• [Information supplied]:
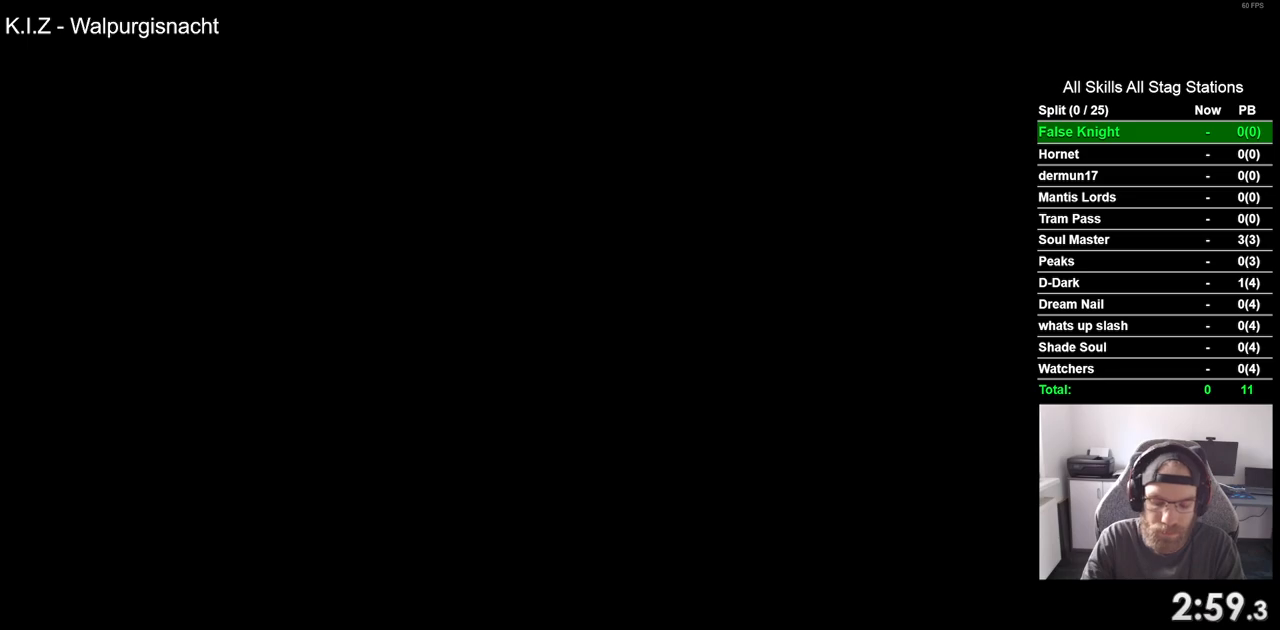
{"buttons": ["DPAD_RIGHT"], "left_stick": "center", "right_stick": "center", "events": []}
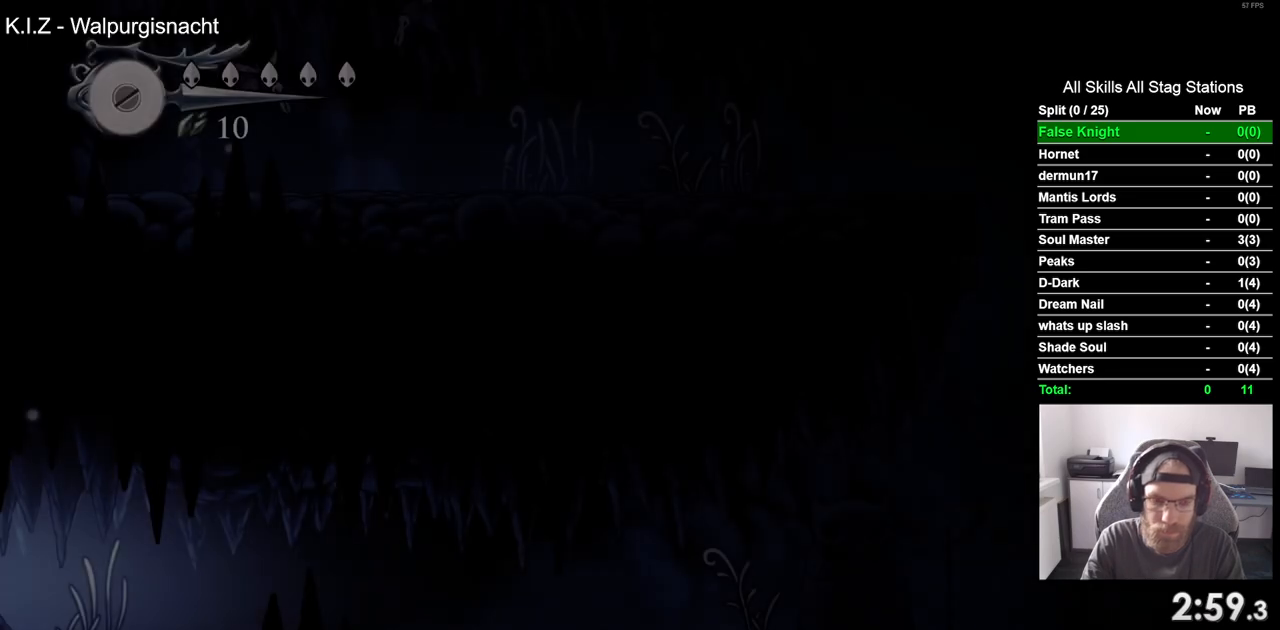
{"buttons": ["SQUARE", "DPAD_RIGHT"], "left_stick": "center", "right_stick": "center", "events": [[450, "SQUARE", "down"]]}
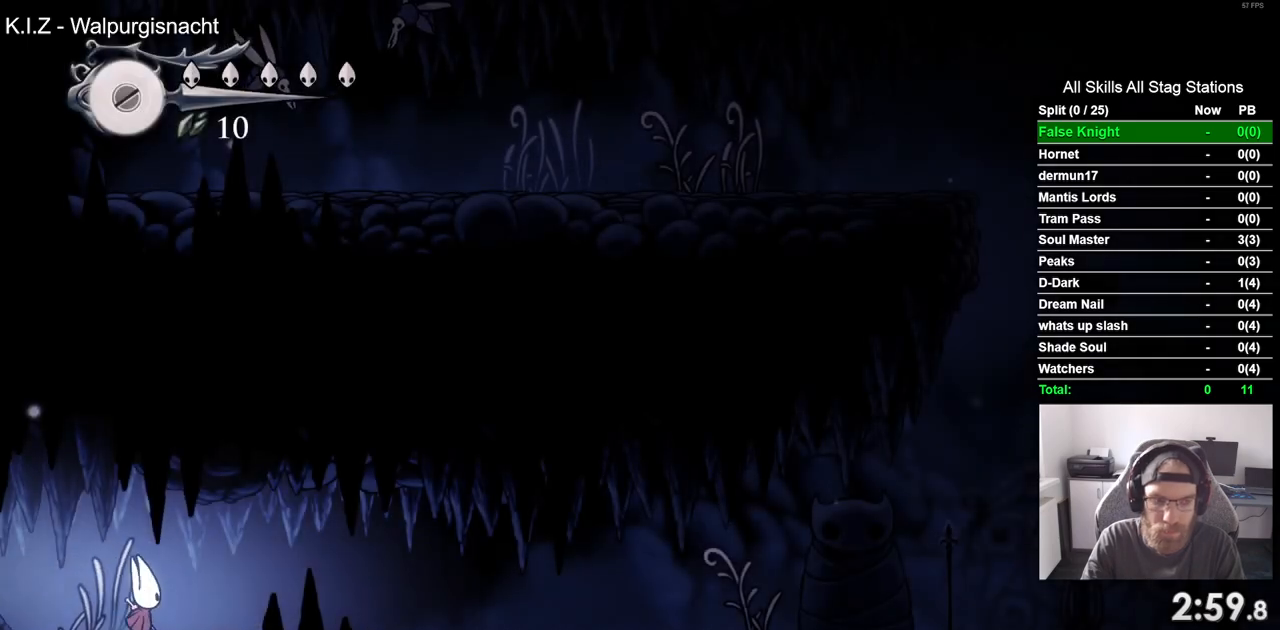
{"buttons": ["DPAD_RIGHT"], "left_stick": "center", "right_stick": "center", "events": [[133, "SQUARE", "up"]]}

• [Exercise instructions]: Filter the material for the word "SQUARE" and copy each matching line.

• [Response area]:
{"buttons": ["SQUARE", "DPAD_RIGHT"], "left_stick": "center", "right_stick": "center", "events": [[450, "SQUARE", "down"]]}
{"buttons": ["DPAD_RIGHT"], "left_stick": "center", "right_stick": "center", "events": [[133, "SQUARE", "up"]]}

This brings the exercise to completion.